Review Summary: The former Pedro the Lion singer embraces his doubts.
When David Bazan started Pedro the Lion some fourteen years ago, his intimate lyrics and overwhelming sense of perception gained him quick adoration from more devout indie fans. He never was content singing praise songs, but instead penned testaments to his struggles with faith and addiction. After all, like the rest of us, he's only human. For many of his fans, Bazan's early songs connected at a personal level, especially songs like “The Secret of the Easy Yoke”. As Bazan's career progressed so did his doubts. By the time Pedro the Lion called it quits in 2005, Bazan's views on sex, his heavy drinking, and tales of betrayal rather than those of praise and forgiveness had alienated many of his former fans.
In the five years that have passed since Pedro the Lion's swan song, Achilles Heel
, Bazan's doubt has turned into rejection.
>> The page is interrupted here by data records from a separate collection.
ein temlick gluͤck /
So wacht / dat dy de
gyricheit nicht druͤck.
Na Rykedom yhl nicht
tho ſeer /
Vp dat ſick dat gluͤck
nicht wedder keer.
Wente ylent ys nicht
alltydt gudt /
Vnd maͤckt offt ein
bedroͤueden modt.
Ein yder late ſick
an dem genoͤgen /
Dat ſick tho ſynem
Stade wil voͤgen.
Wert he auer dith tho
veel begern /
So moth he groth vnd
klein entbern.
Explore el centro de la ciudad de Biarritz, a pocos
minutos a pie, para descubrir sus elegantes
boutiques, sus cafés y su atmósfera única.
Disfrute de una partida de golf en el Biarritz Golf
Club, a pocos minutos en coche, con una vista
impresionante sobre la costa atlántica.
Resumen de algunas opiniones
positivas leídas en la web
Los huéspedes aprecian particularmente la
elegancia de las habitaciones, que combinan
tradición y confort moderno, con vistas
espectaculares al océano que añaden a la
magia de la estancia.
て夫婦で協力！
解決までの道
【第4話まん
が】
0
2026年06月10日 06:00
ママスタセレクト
His first solo full-length Curse Your Branches
is an inward gaze into the mind of a man no longer questioning the fading of his convictions but embracing it. “Wait just a minute/ you expect me to believe /that all this misbehaving/ grew from one enchanted tree?
” he asks on the album's opener “Hard to Be”. His new found acceptance of his ventures into agnosticism drives Curse Your Branches
. Not only does he clarify his descent from faith, but also defends it from those closest to him, especially on “When We Fall” where he bitterly sings “If my mother cries when I tell her what I discovered/ then I hope she remembers she taught me to fallow my heart / and if you bully her like you done me with fear of damnation / then I hope she can see you for what you are
Bazan's heavy lyricism is held in check by the vibrant instrumentation. Developing the more lively and twangy aspects of Achilles Heel
, most notably on tracks such as “Bearing Witness” and “Please Baby, Please”, Bazan presents a strong country vibe to the mid-tempo indie rock sound that he has worked with since the late nineties. That's not to say that he has abandoned the somber acoustic numbers that have made him so endearing. If it wasn't for the lyrical shift “Harmless Sparks” would fit snugly between any of the songs on 1998's It's Hard to Find A Friend
On David Bazan's Barsuk debut, he spills his heart into every aspect of the album. Curse Your Branches
is yet another glimpse into the soul and psyche of one of America's most over looked singer songwriters, and is easily Bazan's best work in over a decade.